Но дама не допустила этого, простонав:
― Нет, милый мой Перегрин! это мне не поможет! Мои ноги ― ах, мои ноги! я умру от этой ужасной боли.
Обессиленная, она готова была уж совсем поникнуть и только произнесла умирающим голосом:
― Понеси, понеси меня, дорогой мой друг!
И Перегринус без дальних слов схватил тут маленькую, легкую как перышко даму к себе на руки, точно ребенка, и заботливо закутал ее в свой широкий плащ. Но не прошел он и малой части пути со своей сладостной ношей, как все сильнее и сильнее стали его охватывать дикие порывы пламенной страсти. Как полупомешанный бежал он по улицам, осыпая горячими поцелуями шею и грудь прелестного существа, крепко к нему прижавшегося. Наконец точно какой-то толчок разом пробудил его от сна; он находился прямо перед какой-то дверью и, подняв глаза, узнал свой дом на Конной площади.

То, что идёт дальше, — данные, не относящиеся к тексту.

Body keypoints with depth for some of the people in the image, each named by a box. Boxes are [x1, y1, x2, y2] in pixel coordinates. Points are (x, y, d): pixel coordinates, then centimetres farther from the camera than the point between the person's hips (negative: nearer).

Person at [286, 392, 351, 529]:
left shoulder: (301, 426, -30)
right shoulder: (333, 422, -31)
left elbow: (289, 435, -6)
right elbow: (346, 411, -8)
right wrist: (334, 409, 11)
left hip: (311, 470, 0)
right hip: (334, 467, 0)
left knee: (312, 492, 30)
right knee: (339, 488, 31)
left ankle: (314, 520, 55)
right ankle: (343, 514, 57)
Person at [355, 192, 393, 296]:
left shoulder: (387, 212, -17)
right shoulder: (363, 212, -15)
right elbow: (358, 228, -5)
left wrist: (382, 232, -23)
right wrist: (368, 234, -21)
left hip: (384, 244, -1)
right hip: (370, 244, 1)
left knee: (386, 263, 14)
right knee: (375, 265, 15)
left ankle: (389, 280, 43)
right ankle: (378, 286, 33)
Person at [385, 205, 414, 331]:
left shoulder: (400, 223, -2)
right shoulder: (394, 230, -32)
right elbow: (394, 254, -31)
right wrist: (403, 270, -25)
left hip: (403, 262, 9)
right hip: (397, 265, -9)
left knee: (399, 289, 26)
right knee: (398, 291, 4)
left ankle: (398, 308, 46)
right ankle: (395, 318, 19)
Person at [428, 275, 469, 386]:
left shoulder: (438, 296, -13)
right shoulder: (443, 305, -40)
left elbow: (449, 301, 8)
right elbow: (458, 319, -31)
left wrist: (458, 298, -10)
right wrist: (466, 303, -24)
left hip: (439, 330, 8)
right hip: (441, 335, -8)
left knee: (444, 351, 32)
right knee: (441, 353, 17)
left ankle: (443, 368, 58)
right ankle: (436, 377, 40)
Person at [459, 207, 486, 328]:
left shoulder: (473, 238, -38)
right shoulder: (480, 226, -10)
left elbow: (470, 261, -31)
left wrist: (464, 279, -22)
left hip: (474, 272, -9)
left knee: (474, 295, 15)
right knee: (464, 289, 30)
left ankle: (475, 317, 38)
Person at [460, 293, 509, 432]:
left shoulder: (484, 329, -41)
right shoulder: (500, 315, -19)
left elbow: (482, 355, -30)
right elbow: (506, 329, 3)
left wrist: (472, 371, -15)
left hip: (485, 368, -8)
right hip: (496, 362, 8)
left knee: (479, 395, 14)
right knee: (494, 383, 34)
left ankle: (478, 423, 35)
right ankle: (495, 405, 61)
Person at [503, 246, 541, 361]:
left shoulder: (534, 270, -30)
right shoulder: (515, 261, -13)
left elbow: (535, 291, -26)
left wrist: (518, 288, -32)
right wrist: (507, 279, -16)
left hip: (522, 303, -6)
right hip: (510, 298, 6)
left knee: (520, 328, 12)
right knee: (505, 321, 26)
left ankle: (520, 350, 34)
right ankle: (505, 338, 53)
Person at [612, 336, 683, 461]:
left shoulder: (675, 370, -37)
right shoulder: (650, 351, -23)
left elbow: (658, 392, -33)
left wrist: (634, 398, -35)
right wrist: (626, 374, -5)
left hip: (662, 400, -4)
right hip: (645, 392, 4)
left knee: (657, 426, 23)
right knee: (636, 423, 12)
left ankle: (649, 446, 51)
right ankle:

Только теперь сообразил он, что даже не осведомился у незнакомки, где она живет, и, собравшись с духом, спросил ее:
― Сударыня! небесное божественное создание, где вы живете?
― Ах, ― возразила незнакомка, приподняв головку, ― ах, милый мой Перегрин, да здесь же, здесь, в этом самом доме, я ведь твоя Алина, я ведь живу у тебя! Вели же скорее отворить дверь.
― Нет! никогда! ― вскричал в ужасе Перегринус и выпустил из рук свою ношу.
― Как, ― воскликнула незнакомка, ― как, Перегрин, ты отталкиваешь меня, зная мою ужасную участь, зная, что я, дитя несчастия, не имею крова, что я должна жалко погибнуть, если ты не примешь меня к себе, как прежде! Но ты, может быть, и хочешь, чтобы я умерла, ― так пусть это случится! Отнеси же меня хоть к фонтану, чтобы мой труп нашли не перед твоим домом, ― а те каменные дельфины, возможно, будут сострадательнее тебя. Увы мне ― увы мне ― какой холод!
Незнакомка поникла без чувств, и тут сердечная тоска и отчаяние ледяными клещами схватили и сдавили грудь Перегрина. Дико вскричал он: «Будь что будет, я не могу иначе!» ― поднял безжизненную, взял ее на руки и сильно дернул за колокольчик. Быстро пронесся Перегрин мимо привратника, отворившего ему дверь, и, вместо того чтобы, по обыкновению, тихо постучаться вверху, уже на лестнице стал он взывать: «Алина ― Алина ― свету, свету!» ― да так громко, что крики его отозвались во всех углах обширных сеней дома.
― Как? ― что? ― что такое? ― что это значит? ― говорила старая Алина, вытаращив глаза на то, как Перегринус высвобождал бесчувственную незнакомку из плаща и с нежной заботливостью укладывал ее на софу.
― Скорее, ― восклицал он, ― скорее же, Алина, затопи камин ― чудодейственную эссенцию сюда ― чаю ― пуншу! ― приготовь постель!